The dissident group, previously involved in disrupting websites associated with the regime’s Foreign Ministry, has once again caused a stir. Just this month, “GhyamSarnegouni” claimed to have acquired over 50 terabytes of data from the Foreign Ministry’s servers.

In recent times, the regime has become a target of various hacking incidents that have exposed sensitive information, including attacks on its nuclear program, state television broadcasts, and government surveillance cameras.

The dissident group has shared detailed accounts of their recent disruption and alteration of Iranian presidency-linked websites. The following are the key elements they have revealed:

  • Images of Iranian Resistance leaders and anti-regime slogans were sent to journalists and media outlets from the regime’s presidency main email account.
  • The group gained control of 120 servers within the presidency’s internal network, including central databases.
  • They obtained control over the government’s server management network and server controllers.
    They gained control over the presidency’s network of technical administrators.
  • They gained control over the “Users Internal Network” and accessed more than 1,300 computers within the presidency’s internal network.
  • They obtained security footage from the presidency’s communication network hardware.

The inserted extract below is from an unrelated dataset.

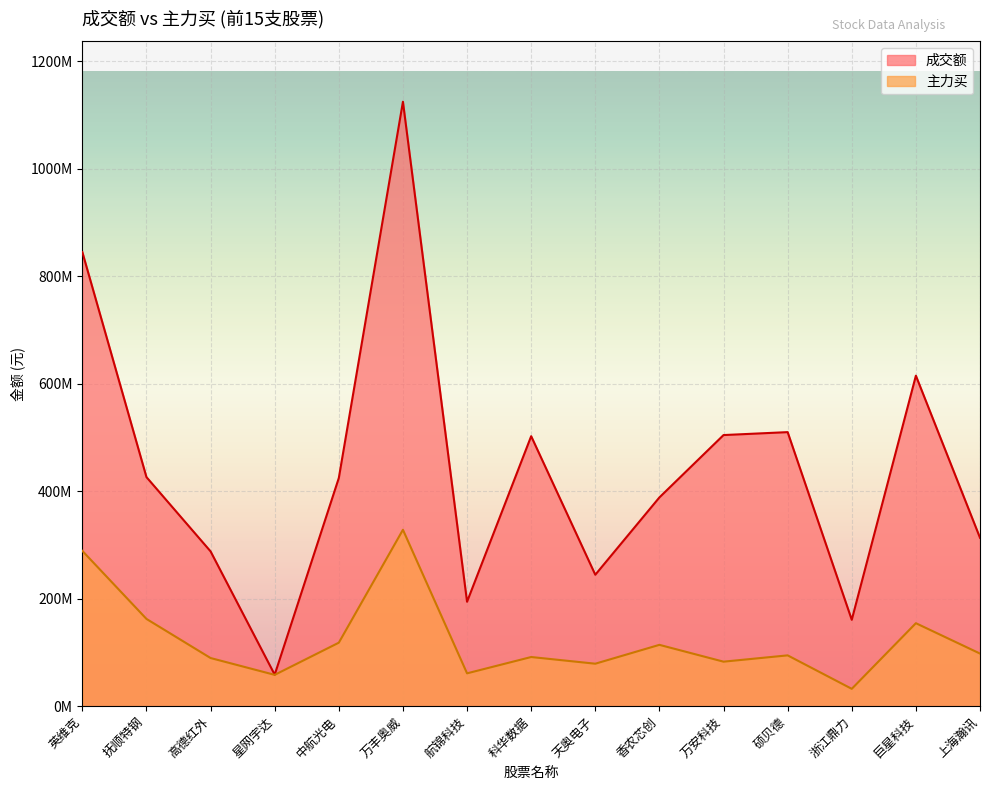

The value of 成交额 at 万安科技 is 309371703. True or false?

False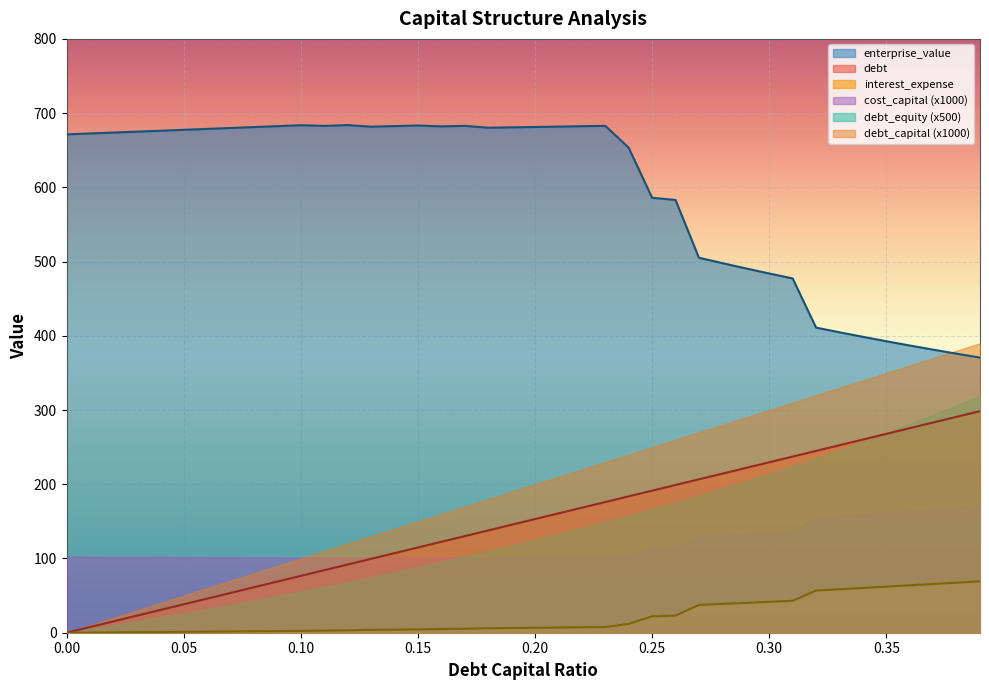

What is the greatest value displayed?

683.9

  • They obtained access to systems handling classified internal communications associated with the presidency and the government.
  • They extracted and decrypted classified and encrypted messages from recent years.
  • They gained access to tens of thousands of classified, top secret, and secret documents related to the presidency, including the appointment of Ali Akbar Ahmadian as the new Secretary of the regime’s Supreme National Security Council.
  • They gained access to the presidency’s websites and numerous internal applications.
  • They gained access to other classified documents, such as the architectural design of Raisi’s office and sleeping quarters, the fiber-optic cable network connecting the presidency to Khamenei’s headquarters, and various entities within the mullahs’ regime, including the government cabinet, judiciary, Interior Ministry, Intelligence Ministry, Foreign Ministry, the IRGC paramilitary Basij Force, the Majlis (parliament), state TV and radio facilities, Tehran’s airports, and more.
  • They obtained 19 pages of technical infrastructure details about the presidency’s computer network, including the fiber-optic network map and buildings’ patch panel, as well as 21 pages on the presidency’s technical network, including IP addresses, 104 pages of telephone numbers, internal phone systems, and direct lines connecting all rooms within the presidency building.
  • They obtained classified documents outlining Raisi’s planned trips abroad for 2023, including destinations such as Iraq, Syria, Pakistan, Indonesia, Kyrgyzstan, Oman, Uganda, Zimbabwe, Kenya, Venezuela, Cuba, Nicaragua, Uzbekistan, South Africa, India, the Shanghai summit, the Caspian Sea summit, Tajikistan, Kazakhstan, the UN General Assembly in New York, Uzbekistan, and Gambia.
    They obtained the names of the 25-member security team of Iranian regime First Vice President Mohammad Mokhber.
  • They accessed top secret letters from the IRGC command in Tehran, which revealed at least five meetings.